Friedenberg served in many of the war’s major battles, including Operation Torch in Algeria in 1942, the Fighting First campaign in Sicily in 1943, D-Day in 1944 and the Battle of the Bulge later that same year.

Friedenberg’s job was to get wounded soldiers away from the front lines and render medical care to them. Smigliani said during D-Day, Friedenberg ran through a minefield and managed to bring five wounded soldiers to safety before an explosion.

“He is a true American hero in every sense of the word,” Smigliani said.

Friedenberg received several honors for his service, including two silver stars for his actions on D-Day and in Germany, two bronze stars for valor and two Purple Hearts for wounds sustained in combat.

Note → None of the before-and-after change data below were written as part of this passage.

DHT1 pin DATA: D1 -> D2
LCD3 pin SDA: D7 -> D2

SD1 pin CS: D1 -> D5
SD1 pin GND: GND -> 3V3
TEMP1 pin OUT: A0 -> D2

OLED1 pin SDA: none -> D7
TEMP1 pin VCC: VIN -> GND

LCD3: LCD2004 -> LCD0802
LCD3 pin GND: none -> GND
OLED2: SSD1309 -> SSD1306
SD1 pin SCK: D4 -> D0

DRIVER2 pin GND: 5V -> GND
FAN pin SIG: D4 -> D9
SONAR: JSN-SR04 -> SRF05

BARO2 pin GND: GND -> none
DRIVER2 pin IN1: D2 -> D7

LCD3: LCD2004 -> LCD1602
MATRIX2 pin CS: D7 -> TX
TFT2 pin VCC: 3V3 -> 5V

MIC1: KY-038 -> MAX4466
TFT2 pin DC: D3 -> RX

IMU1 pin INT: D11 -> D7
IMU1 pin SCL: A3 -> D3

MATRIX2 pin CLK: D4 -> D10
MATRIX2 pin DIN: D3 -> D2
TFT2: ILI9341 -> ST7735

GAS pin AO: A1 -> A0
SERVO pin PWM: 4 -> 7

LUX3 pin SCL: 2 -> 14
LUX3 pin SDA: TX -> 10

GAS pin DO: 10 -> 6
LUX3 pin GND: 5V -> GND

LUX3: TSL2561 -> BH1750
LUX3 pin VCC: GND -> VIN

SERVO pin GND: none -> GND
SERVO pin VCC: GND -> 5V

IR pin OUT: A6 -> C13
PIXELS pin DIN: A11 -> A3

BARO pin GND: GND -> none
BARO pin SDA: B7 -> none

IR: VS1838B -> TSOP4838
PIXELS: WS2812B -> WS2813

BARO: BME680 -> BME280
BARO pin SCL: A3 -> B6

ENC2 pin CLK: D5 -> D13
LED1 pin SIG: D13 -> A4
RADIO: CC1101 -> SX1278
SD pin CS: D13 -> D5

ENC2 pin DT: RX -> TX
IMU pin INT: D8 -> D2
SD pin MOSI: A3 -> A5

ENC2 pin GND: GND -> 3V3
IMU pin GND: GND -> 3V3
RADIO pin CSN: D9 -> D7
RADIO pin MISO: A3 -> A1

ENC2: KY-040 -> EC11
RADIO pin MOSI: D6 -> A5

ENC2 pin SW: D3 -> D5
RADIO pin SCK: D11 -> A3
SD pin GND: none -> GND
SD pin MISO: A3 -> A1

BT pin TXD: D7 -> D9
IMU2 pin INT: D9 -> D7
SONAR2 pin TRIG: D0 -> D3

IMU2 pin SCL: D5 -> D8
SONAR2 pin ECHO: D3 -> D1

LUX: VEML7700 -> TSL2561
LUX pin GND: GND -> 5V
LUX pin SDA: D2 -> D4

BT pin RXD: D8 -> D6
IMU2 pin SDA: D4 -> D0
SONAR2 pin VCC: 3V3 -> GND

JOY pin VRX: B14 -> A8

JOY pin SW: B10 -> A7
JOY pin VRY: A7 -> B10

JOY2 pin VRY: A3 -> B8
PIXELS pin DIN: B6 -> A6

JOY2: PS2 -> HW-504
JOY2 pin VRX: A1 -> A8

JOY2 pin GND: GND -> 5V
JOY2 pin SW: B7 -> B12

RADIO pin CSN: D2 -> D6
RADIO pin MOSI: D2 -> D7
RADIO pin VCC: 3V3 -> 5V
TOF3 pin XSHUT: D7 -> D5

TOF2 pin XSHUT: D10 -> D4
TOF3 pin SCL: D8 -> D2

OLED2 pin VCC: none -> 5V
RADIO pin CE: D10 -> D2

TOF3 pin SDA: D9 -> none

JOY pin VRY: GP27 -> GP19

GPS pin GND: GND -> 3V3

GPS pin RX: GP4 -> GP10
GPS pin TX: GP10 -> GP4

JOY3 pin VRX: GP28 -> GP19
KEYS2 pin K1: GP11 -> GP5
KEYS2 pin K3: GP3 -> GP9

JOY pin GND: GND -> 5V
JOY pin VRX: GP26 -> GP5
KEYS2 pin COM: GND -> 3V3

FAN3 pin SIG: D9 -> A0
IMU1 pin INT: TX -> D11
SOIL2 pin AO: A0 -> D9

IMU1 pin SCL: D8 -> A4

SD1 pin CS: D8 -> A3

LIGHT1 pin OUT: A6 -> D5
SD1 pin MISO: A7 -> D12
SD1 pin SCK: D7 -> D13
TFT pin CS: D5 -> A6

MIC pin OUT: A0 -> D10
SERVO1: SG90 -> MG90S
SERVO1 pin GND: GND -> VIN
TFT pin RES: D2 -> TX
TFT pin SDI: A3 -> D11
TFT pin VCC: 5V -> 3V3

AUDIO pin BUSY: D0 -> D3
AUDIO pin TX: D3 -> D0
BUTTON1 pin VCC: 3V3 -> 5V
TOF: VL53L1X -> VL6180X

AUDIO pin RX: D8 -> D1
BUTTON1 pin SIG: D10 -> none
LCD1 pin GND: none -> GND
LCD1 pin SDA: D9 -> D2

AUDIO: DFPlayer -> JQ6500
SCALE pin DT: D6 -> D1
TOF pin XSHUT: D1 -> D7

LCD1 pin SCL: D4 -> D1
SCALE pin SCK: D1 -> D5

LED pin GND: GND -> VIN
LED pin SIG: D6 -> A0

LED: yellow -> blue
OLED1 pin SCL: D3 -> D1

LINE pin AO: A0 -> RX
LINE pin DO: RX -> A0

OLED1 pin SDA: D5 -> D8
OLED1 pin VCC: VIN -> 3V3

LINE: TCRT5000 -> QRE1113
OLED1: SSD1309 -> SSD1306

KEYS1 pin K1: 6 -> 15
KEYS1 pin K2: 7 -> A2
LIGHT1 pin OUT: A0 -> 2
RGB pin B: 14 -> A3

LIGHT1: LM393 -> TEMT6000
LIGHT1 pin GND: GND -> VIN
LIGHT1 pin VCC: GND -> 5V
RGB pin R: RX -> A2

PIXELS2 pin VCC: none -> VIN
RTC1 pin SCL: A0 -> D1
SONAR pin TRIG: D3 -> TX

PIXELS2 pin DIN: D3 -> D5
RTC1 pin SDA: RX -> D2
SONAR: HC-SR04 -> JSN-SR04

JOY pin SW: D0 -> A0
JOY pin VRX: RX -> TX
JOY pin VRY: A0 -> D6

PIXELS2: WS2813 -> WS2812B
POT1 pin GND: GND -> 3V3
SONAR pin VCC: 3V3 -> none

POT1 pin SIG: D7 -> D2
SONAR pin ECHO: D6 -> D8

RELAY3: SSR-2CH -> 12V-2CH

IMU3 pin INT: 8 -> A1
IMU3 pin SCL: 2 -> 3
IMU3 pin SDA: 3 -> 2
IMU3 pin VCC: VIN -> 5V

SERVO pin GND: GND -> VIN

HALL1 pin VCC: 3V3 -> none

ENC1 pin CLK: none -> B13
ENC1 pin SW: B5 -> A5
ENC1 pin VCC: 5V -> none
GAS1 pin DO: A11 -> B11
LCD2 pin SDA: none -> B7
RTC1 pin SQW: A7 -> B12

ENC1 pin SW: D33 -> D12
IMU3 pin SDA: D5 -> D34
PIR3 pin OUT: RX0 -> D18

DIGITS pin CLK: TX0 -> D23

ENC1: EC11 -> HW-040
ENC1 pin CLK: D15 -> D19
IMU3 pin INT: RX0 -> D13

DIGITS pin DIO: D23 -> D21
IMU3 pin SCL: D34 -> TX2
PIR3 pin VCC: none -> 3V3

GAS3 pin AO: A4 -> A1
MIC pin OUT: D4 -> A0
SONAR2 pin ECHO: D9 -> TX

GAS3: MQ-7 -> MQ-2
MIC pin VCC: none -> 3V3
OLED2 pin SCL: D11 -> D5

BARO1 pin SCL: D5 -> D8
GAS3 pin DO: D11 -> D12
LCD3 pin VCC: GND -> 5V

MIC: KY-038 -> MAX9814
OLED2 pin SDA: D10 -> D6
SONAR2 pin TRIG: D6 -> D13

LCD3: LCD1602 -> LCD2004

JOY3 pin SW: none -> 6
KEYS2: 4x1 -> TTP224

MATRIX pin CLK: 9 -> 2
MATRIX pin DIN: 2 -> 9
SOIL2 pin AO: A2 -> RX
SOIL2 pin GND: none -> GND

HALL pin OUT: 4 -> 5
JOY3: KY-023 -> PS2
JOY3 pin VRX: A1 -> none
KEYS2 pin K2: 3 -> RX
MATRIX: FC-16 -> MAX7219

Upon returning home to Atlantic City, Friedenberg served as a member of the Atlantic County Veterans Advisory Board and commander of a Jewish War Veterans post. He also regularly spoke at schools until his death.

Satterfield, who spent 40 years in the military, retired as a one-star general in 2014 and moved to Galloway Township with his wife three years later. He got involved in the project after receiving a call from Smigliani and reading up on Friedenberg’s past.

“A few years ago, Marco called me and said, ‘Hey, you want to get involved in this memorial?’ I said yes and got the book on Bernie Friedenberg,” Satterfield said. “I’m just glad to be part of this team.”

Smigliani said Friedenberg would be proud of what the group is doing for veterans if he were still alive.

“He would be thrilled that we’re doing the right thing,” Smigliani said. “Especially during this time because he loved America. He never imagined that he’d be the face of all of this. Bernie is the face, but this is for all World War II veterans, all the 405,000 that never came home, the 760,000 that were wounded, the 120,000 MIAs, and the 16 million who returned.”

Mike Bongiorno, an Army infantry veteran from Egg Harbor Township, described his involvement in the project as the highlight of his life.

“It has been an absolute honor to be involved with this monument,” said Bongiorno. “A couple of things happened, and they (Smigliani and Satterfield) needed some extra help. So I decided to jump in a few months ago and help any way that I could. It’s been a blast getting to work with so many great people on this. We’ve had a lot of support from the community, and many have selflessly helped.”

When people walk through the park and see the memorial, Satterfield wants them to not only think of Bernie but all of the veterans who made the ultimate sacrifice.

“We hope they think about the veterans who died and those who were wounded,” Satterfield said. “There are huge numbers compared to other wars. I spent three years in combat, and that is nothing compared to what these guys went through. Those men and women gave a tremendous amount. It makes me emotional to think about this, and this memorial will give people a better understanding of what those veterans had to go through.”